Like many consumers, Maya expects speed, convenience, and personalized offers for financial services when she needs them. She’s among the 60% of U.S. workers who want to get early access to their paychecks. She expects that apps will use the information she’s trusted them with to provide personalized and instant financial services like a financial plan optimized for her situation, loan offers, and help with managing her spending between paychecks.

All of these expectations require each fintech app she’s using to have a detailed understanding of Maya’s financial life.

The cost of acquisition for financial services is high

Acquisition costs are one of the biggest challenges for any lender. Today, companies spend millions of dollars buying targeted lists from the bureaus in order to identify people with an inclination to take on new credit. In 2020, fintechs in North America spent $985 million to acquire new customers.

Meanwhile, these companies are sitting on treasure troves of financial data that may contain signals around their customer’s willingness and ability to pay. However, they struggle to leverage this data due to difficulties in data cleaning and analysis in order to generate customers’ insights.

A growing number of consumers are underserved by FICO and traditional sources

The demographics of our country are changing. We have a growing immigrant population, and more people have multiple sources of income fueled by the creator and gig economy. In fact, 36% of the total U.S. workforce does freelance work. Minority groups as well as younger generations have inherent distrust in the traditional credit system. To put this into perspective, 57 million Americans are living with subprime credit. These consumers are left out, and a rapidly emerging fintech ecosystem is reinventing how new products are designed for underserved consumers.

Consumers are using more financial services

As more fintech players are joining the playing field, consumers are subscribing to more services to help them manage their financial lives. However, juggling multiple accounts can become burdensome. Late payments and overdrafts are just some of the factors that hurt consumers as a result of managing multiple accounts. Losing track of a bill due date was the reason behind 66% of BNPL users who had a late payment. As for overdrafts, half of Millennials with more than one checking account overdrew in 2020.

Bottom Line

Solving the issue of understanding the complete picture of a person’s financial profile benefits both a financial service provider, as well as the end user.
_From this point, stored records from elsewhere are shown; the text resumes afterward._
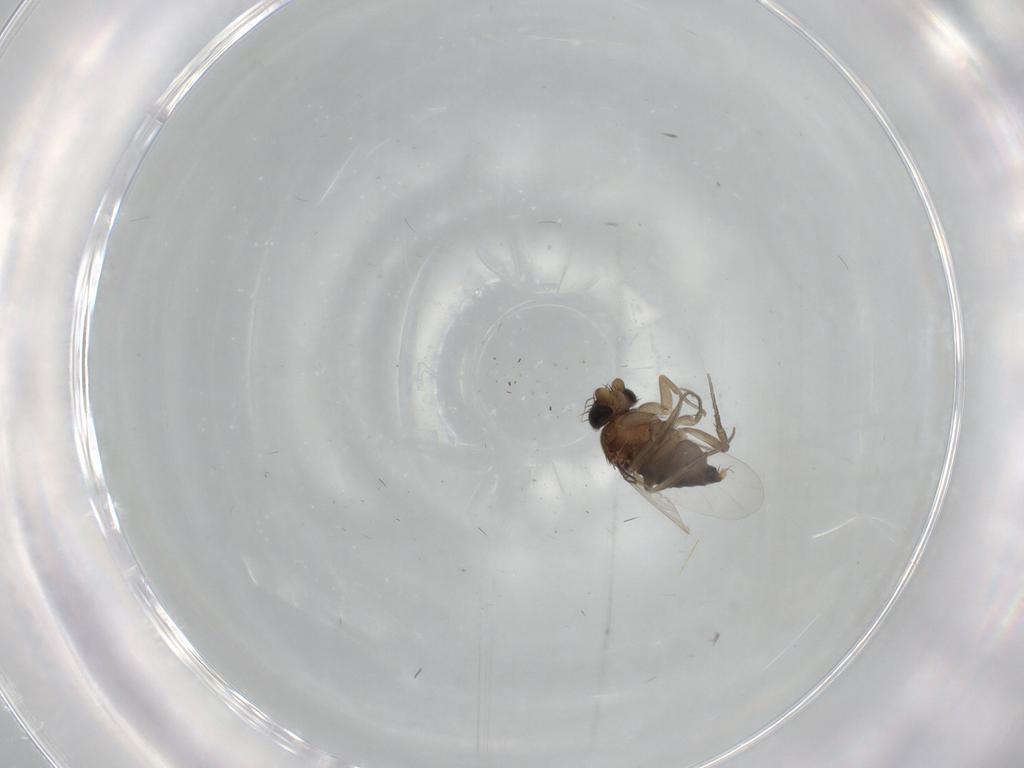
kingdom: Animalia
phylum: Arthropoda
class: Insecta
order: Diptera
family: Phoridae
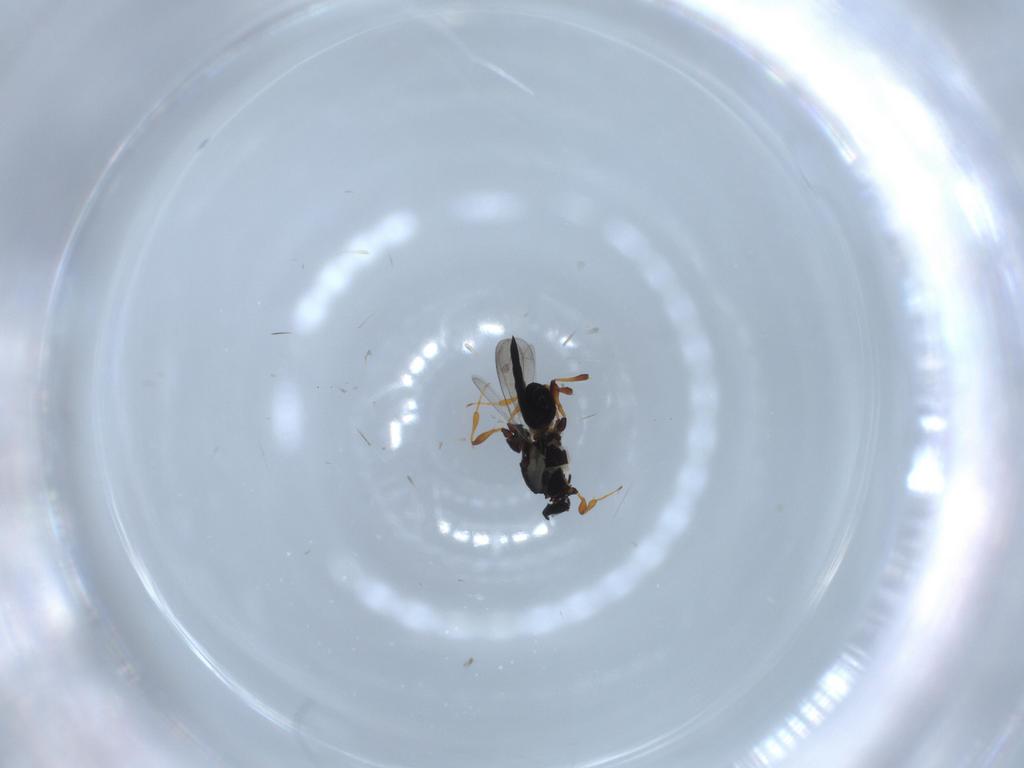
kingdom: Animalia
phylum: Arthropoda
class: Insecta
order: Hymenoptera
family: Platygastridae
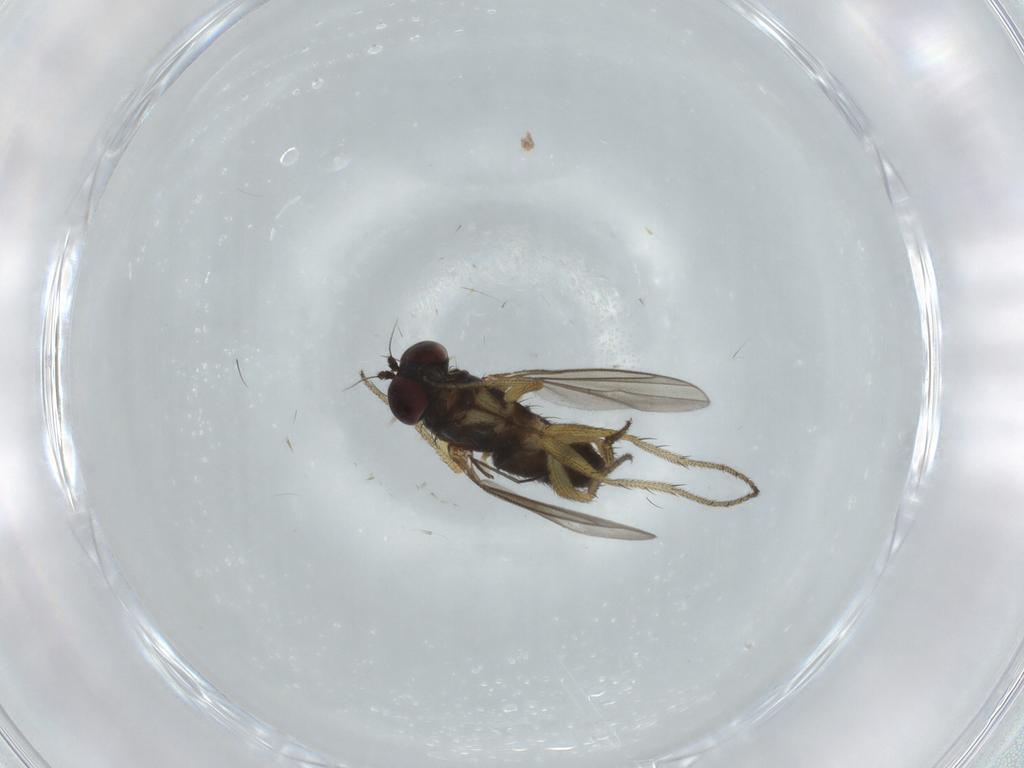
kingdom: Animalia
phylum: Arthropoda
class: Insecta
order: Diptera
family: Dolichopodidae
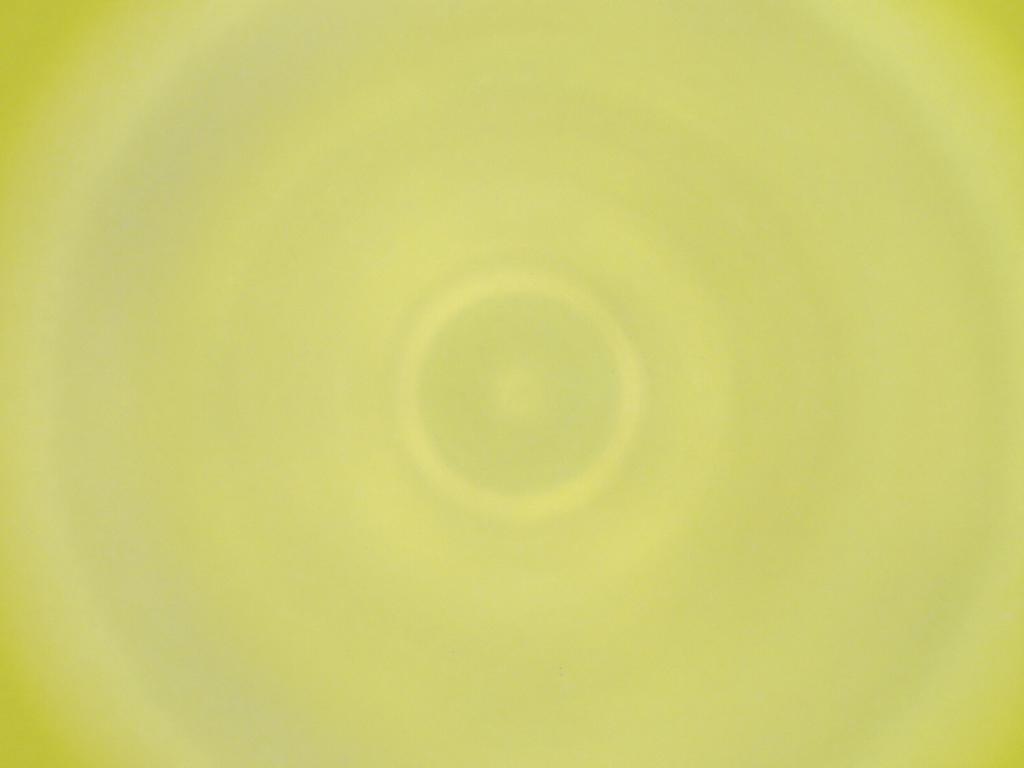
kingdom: Animalia
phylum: Arthropoda
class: Insecta
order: Diptera
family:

When a fintech company or bank can better understand a user’s financial profile, they can reduce their risk, approve and onboard more customers, as well as offer additional financial services to existing customers.

With a more comprehensive view of the customer, fintechs can help individuals understand their own financial profile, like how likely they are to default and when, and what specific actions they can take to improve their financial health.

How does Pave solve this?

For every company building a financial service, it’s a major effort to get a complete and accurate understanding of their customers’ financial lives. For the past 25 years, FICO has created and standardized scores built on credit bureau data. Today, the massive increase in data sources calls for the development of new infrastructure and standards for evaluating an individual’s cashflow and financial profile.

Rather than reinvent the wheel, Pave is building a solution to standardize how everyone views the cashflow and financial profile of a consumer.

We’re making it possible for developers and data scientists to connect all of their disparate data sources to Pave and get back a unified view of the end consumer’s financial life in order to provide increased access to credit and personalized financial journeys.